Naiga Mary’s success story is a testament to a women’s movement that reaches from the slums of Uganda to North America and back again. Life in the slums of Kampala is devastating. Suffering is so endemic that no one goes untouched. War, disease, hunger, homelessness and entrenched poverty have crushed those who live in Kampala’s most destitute areas. Families have been displaced by a 19 year old civil war that has created a million and a half refugees. Many people are HIV positive and suffer from malaria, tuberculosis and starvation. Children die of hunger. They have no running water or electricity and illiteracy and unemployment are rampant. But a chance encounter between women has created a chain of compassion spanning two continents and giving families hope for a better life.

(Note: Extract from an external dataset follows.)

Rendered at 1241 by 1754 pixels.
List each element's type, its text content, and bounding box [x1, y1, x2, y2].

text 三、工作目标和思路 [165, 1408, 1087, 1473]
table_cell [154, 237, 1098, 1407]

It all started when Torkin Wakefield and Ginny Jordan of Boulder, Colorado were living in Uganda and took a walk through a slum. They were bearing witness daily to the AIDS epidemic and devastating hardships that are crippling Africa. They saw Millie Grace Akena and other women in their mud village making beads from used magazines. The only other option for work was crushing rocks by hand at the nearby quarry for $1 a day. Torkin and Ginny bought some of her necklaces and soon after started the non-profit organization, BeadforLife. Today hundreds of women like Naiga Mary, Achan Grace, Namukasa Rose and Jajja Josephine roll colorful beads into necklaces while women in North America sell the strands at beadware parties in private homes. All the profits go back to the beaders, their families and their communities to help improve survival, health care, education and housing. The program has been so successful that BeadforLife has teamed up with Habitat for Humanity so women can build homes in a village of their own with the money they've saved.

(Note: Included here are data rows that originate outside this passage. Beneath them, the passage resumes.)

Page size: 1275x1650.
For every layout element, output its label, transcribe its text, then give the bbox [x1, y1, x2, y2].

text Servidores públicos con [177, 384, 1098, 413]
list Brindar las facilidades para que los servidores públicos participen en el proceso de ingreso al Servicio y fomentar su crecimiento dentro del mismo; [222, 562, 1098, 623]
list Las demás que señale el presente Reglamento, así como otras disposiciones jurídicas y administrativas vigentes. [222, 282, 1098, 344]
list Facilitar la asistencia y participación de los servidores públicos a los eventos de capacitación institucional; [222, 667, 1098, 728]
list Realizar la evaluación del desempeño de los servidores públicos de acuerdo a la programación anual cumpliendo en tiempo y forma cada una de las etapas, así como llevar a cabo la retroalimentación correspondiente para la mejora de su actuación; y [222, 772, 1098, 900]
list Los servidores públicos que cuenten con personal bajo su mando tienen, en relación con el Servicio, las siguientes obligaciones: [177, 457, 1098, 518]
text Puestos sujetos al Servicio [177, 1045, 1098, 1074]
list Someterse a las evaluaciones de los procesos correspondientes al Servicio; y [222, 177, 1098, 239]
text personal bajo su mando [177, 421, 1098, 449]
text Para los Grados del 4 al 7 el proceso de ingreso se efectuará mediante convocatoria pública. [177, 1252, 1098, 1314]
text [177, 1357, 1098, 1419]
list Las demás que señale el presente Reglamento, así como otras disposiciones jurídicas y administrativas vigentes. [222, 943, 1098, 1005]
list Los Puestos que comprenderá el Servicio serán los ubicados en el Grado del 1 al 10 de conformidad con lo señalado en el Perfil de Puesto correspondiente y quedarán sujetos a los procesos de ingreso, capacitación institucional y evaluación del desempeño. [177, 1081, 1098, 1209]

“Bead For Life” is a one hour documentary that shows the economic and heartfelt bridges created between the impoverished people of Uganda and the citizens of North America. The flow of energy is blessing everyone. Through this unique partnership, women of Uganda are learning to create markets and women of North America are learning about courage in the face of staggering personal loss and suffering. The partnership is not only about empowerment, caring and mutual respect between cultures, but also about how socially responsible collaboration can create jobs, maintain families and communities and evolve into a model of sustainable economic development. In a matter of a few years, women like Naiga Mary have gone from death’s door through the doors of their own homes, built with their own hands, through their own resourcefulness and hard work. Women are mobilizing hearts and hands to create a more equitable world and loosen the grip of poverty one bead at a time.